O adestrador de cães Edson Néris da Silva, assassinado
em 6 de fevereiro de 2000, em São Paulo,
tornou-se personagem emblemático da violência
homofóbica. Ele passeava de mãos dadas com o companheiro,
Dario Pereira Netto, na praça da República,
no centro da cidade, quando ambos foram atacados
por cerca de 30 jovens ligados a grupos de inspiração
nazista. Dario conseguiu escapar, mas Edson foi
espancado até a morte. Logo após o crime, foram
presas 18 pessoas, incluindo duas mulheres. Dez
foram julgadas e condenadas rapidamente a penas
que variam de sete anos a 19 anos e quatro meses de
prisão. Oito acusados serão julgados em 2009.
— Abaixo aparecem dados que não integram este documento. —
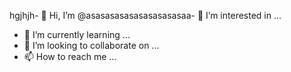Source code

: hgjhjh- 👋 Hi, I’m @asasasasasasasasasasaa- 👀 I’m interested in ...
- 🌱 I’m currently learning ...
- 💞️ I’m looking to collaborate on ...
- 📫 How to reach me ...

<!---
asasasasasasasasasasaa/asasasasasasasasasasaa is a ✨ special ✨ repository because its `README.md` (this file) appears on your GitHub profile.
You can click the Preview link to take a look at your changes.
--->

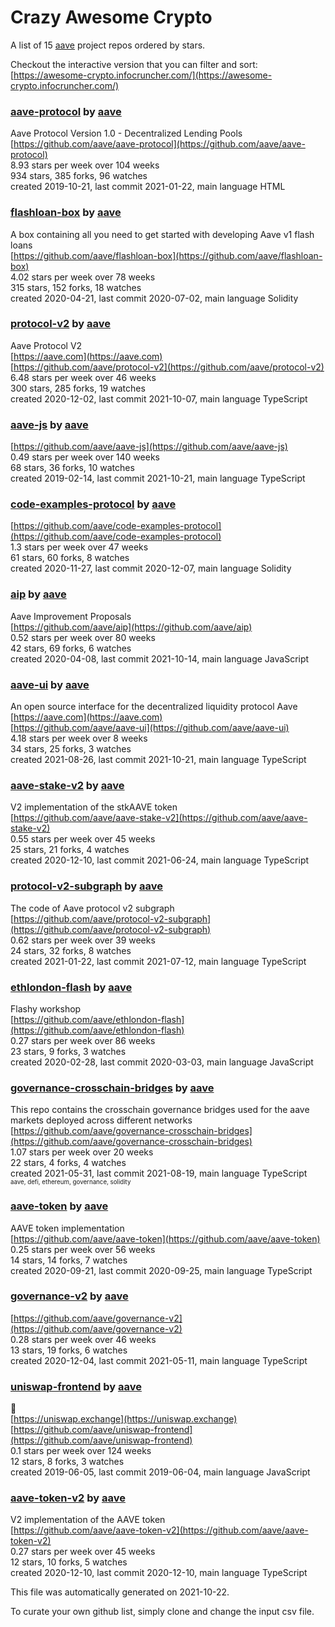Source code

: # Crazy Awesome Crypto
A list of 15 [aave](https://github.com/aave) project repos ordered by stars.  

Checkout the interactive version that you can filter and sort: 
[https://awesome-crypto.infocruncher.com/](https://awesome-crypto.infocruncher.com/)  


### [aave-protocol](https://github.com/aave/aave-protocol) by [aave](https://github.com/aave)  
Aave Protocol Version 1.0 - Decentralized Lending Pools  
[https://github.com/aave/aave-protocol](https://github.com/aave/aave-protocol)  
8.93 stars per week over 104 weeks  
934 stars, 385 forks, 96 watches  
created 2019-10-21, last commit 2021-01-22, main language HTML  


### [flashloan-box](https://github.com/aave/flashloan-box) by [aave](https://github.com/aave)  
A box containing all you need to get started with developing  Aave v1 flash loans  
[https://github.com/aave/flashloan-box](https://github.com/aave/flashloan-box)  
4.02 stars per week over 78 weeks  
315 stars, 152 forks, 18 watches  
created 2020-04-21, last commit 2020-07-02, main language Solidity  


### [protocol-v2](https://github.com/aave/protocol-v2) by [aave](https://github.com/aave)  
Aave Protocol V2  
[https://aave.com](https://aave.com)  
[https://github.com/aave/protocol-v2](https://github.com/aave/protocol-v2)  
6.48 stars per week over 46 weeks  
300 stars, 285 forks, 19 watches  
created 2020-12-02, last commit 2021-10-07, main language TypeScript  


### [aave-js](https://github.com/aave/aave-js) by [aave](https://github.com/aave)  
  
[https://github.com/aave/aave-js](https://github.com/aave/aave-js)  
0.49 stars per week over 140 weeks  
68 stars, 36 forks, 10 watches  
created 2019-02-14, last commit 2021-10-21, main language TypeScript  


### [code-examples-protocol](https://github.com/aave/code-examples-protocol) by [aave](https://github.com/aave)  
  
[https://github.com/aave/code-examples-protocol](https://github.com/aave/code-examples-protocol)  
1.3 stars per week over 47 weeks  
61 stars, 60 forks, 8 watches  
created 2020-11-27, last commit 2020-12-07, main language Solidity  


### [aip](https://github.com/aave/aip) by [aave](https://github.com/aave)  
Aave Improvement Proposals  
[https://github.com/aave/aip](https://github.com/aave/aip)  
0.52 stars per week over 80 weeks  
42 stars, 69 forks, 6 watches  
created 2020-04-08, last commit 2021-10-14, main language JavaScript  


### [aave-ui](https://github.com/aave/aave-ui) by [aave](https://github.com/aave)  
An open source interface for the decentralized liquidity protocol Aave  
[https://aave.com](https://aave.com)  
[https://github.com/aave/aave-ui](https://github.com/aave/aave-ui)  
4.18 stars per week over 8 weeks  
34 stars, 25 forks, 3 watches  
created 2021-08-26, last commit 2021-10-21, main language TypeScript  


### [aave-stake-v2](https://github.com/aave/aave-stake-v2) by [aave](https://github.com/aave)  
V2 implementation of the stkAAVE token  
[https://github.com/aave/aave-stake-v2](https://github.com/aave/aave-stake-v2)  
0.55 stars per week over 45 weeks  
25 stars, 21 forks, 4 watches  
created 2020-12-10, last commit 2021-06-24, main language TypeScript  


### [protocol-v2-subgraph](https://github.com/aave/protocol-v2-subgraph) by [aave](https://github.com/aave)  
The code of Aave protocol v2 subgraph   
[https://github.com/aave/protocol-v2-subgraph](https://github.com/aave/protocol-v2-subgraph)  
0.62 stars per week over 39 weeks  
24 stars, 32 forks, 8 watches  
created 2021-01-22, last commit 2021-07-12, main language TypeScript  


### [ethlondon-flash](https://github.com/aave/ethlondon-flash) by [aave](https://github.com/aave)  
Flashy workshop  
[https://github.com/aave/ethlondon-flash](https://github.com/aave/ethlondon-flash)  
0.27 stars per week over 86 weeks  
23 stars, 9 forks, 3 watches  
created 2020-02-28, last commit 2020-03-03, main language JavaScript  


### [governance-crosschain-bridges](https://github.com/aave/governance-crosschain-bridges) by [aave](https://github.com/aave)  
This repo contains the crosschain governance bridges used for the aave markets deployed across different networks  
[https://github.com/aave/governance-crosschain-bridges](https://github.com/aave/governance-crosschain-bridges)  
1.07 stars per week over 20 weeks  
22 stars, 4 forks, 4 watches  
created 2021-05-31, last commit 2021-08-19, main language TypeScript  
<sub><sup>aave, defi, ethereum, governance, solidity</sup></sub>


### [aave-token](https://github.com/aave/aave-token) by [aave](https://github.com/aave)  
AAVE token implementation  
[https://github.com/aave/aave-token](https://github.com/aave/aave-token)  
0.25 stars per week over 56 weeks  
14 stars, 14 forks, 7 watches  
created 2020-09-21, last commit 2020-09-25, main language TypeScript  


### [governance-v2](https://github.com/aave/governance-v2) by [aave](https://github.com/aave)  
  
[https://github.com/aave/governance-v2](https://github.com/aave/governance-v2)  
0.28 stars per week over 46 weeks  
13 stars, 19 forks, 6 watches  
created 2020-12-04, last commit 2021-05-11, main language TypeScript  


### [uniswap-frontend](https://github.com/aave/uniswap-frontend) by [aave](https://github.com/aave)  
🦄  
[https://uniswap.exchange](https://uniswap.exchange)  
[https://github.com/aave/uniswap-frontend](https://github.com/aave/uniswap-frontend)  
0.1 stars per week over 124 weeks  
12 stars, 8 forks, 3 watches  
created 2019-06-05, last commit 2019-06-04, main language JavaScript  


### [aave-token-v2](https://github.com/aave/aave-token-v2) by [aave](https://github.com/aave)  
V2 implementation of the AAVE token  
[https://github.com/aave/aave-token-v2](https://github.com/aave/aave-token-v2)  
0.27 stars per week over 45 weeks  
12 stars, 10 forks, 5 watches  
created 2020-12-10, last commit 2020-12-10, main language TypeScript  


This file was automatically generated on 2021-10-22.  

To curate your own github list, simply clone and change the input csv file.  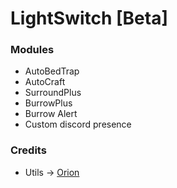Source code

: # LightSwitch [Beta]

### Modules
+ AutoBedTrap
+ AutoCraft
+ SurroundPlus
+ BurrowPlus
+ Burrow Alert
+ Custom discord presence


### Credits
+ Utils -> [Orion](https://github.com/AntiCope/orion)
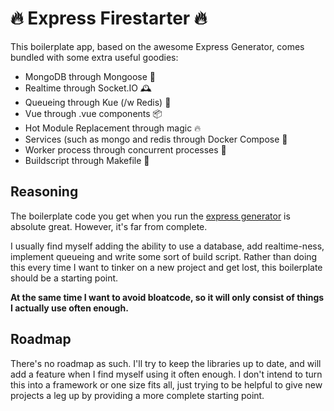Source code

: # 🔥 Express Firestarter 🔥

This boilerplate app, based on the awesome Express Generator, comes bundled with some extra useful goodies:

- MongoDB                              through Mongoose 🐤
- Realtime                             through Socket.IO 🕰
- Queueing                             through Kue (/w Redis) 🚀
- Vue                                  through .vue components 📦
- Hot Module Replacement               through magic 🔥
- Services (such as mongo and redis    through Docker Compose 🐳
- Worker process                       through concurrent processes 🔨
- Buildscript                          through Makefile 🦄

## Reasoning

The boilerplate code you get when you run the [express generator](https://expressjs.com/en/starter/generator.html) is absolute great. However, it's far from complete.

I usually find myself adding the ability to use a database, add realtime-ness, implement queueing and write some sort of build script. Rather than doing this every time I want to tinker on a new project and get lost, this boilerplate should be a starting point.

**At the same time I want to avoid bloatcode, so it will only consist of things I actually use often enough.**

## Roadmap

There's no roadmap as such. I'll try to keep the libraries up to date, and will add a feature when I find myself using it often enough. I don't intend to turn this into a framework or one size fits all, just trying to be helpful to give new projects a leg up by providing a more complete starting point.
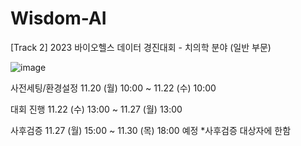 # Wisdom-AI
[Track 2] 2023 바이오헬스 데이터 경진대회 - 치의학 분야 (일반 부문)


![image](https://github.com/seok-AI/Wisdom-AI/assets/85815265/abf0fe76-b02a-4993-83bd-8cddc15cdf19)

사전세팅/환경설정
11.20 (월) 10:00 
~ 11.22 (수) 10:00

대회 진행
11.22 (수) 13:00 
~ 11.27 (월) 13:00

사후검증
11.27 (월) 15:00
~ 11.30 (목) 18:00 예정
*사후검증 대상자에 한함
“O caso se tornou um paradigma. Apesar de não
haver na legislação a possibilidade de condenação
por ódio por orientação sexual e identidade de

gênero, esse foi o pano de fundo do julgamento.
Nesse sentido, foi o primeiro caso do gênero”, diz
o promotor Marcelo Milani, responsável pelo caso.
Durante o processo, houve episódios de intimidação,
como a entrega de bombas no escritório da Anistia
Internacional e ao ativista Beto de Jesus, um dos
fundadores, anos depois, do Instituto Edson Néris,
dedicado à luta pelos direitos dos homossexuais.
Uma das principais demandas do movimento LGBT
no Brasil é, justamente, o projeto de lei que torna crime
a homofobia (PLC 122/06), de autoria da ex-deputada
Iara Bernardi (PT-SP). No fim desse mesmo ano
de 2006 foi aprovado no plenário da Câmara e tramita
no Senado. Pesquisa de opinião realizada em junho
deste ano pelo instituto DataSenado, por telefone,
registrou 70% de aprovação entre os entrevistados8.
A aprovação dessa lei corrigiria uma das raras lacunas
constitucionais no que se refere à defesa dos
direitos humanos: não há menção à orientação sexual
e identidade de gênero entre as formas de discriminação
condenadas pela Constituição de 1988.
Três constituições estaduais (Mato Grosso, Sergipe
e Pará) incluíram a proibição desse tipo de discriminação;
além disso, há legislação sobre o tema em
mais cinco estados (Rio de Janeiro, Santa Catarina,
Minas Gerais, São Paulo, Rio Grande do Sul), mas a
fragilidade dessa proteção ficou evidente quando a
Assembleia Legislativa de São Paulo ameaçou derrubar
a lei estadual, em agosto de 2008. O movimento
LGBT também tenta aprovar há oito anos um
projeto de lei no Congresso que acaba definitivamente
com a criminalização da homossexualidade,
cujos resquícios persistem, por exemplo, no Código
Penal Militar, que em seu artigo 235 prescreve pena
de seis meses a um ano de prisão para quem pratica
“pederastia ou outro ato de libidinagem”.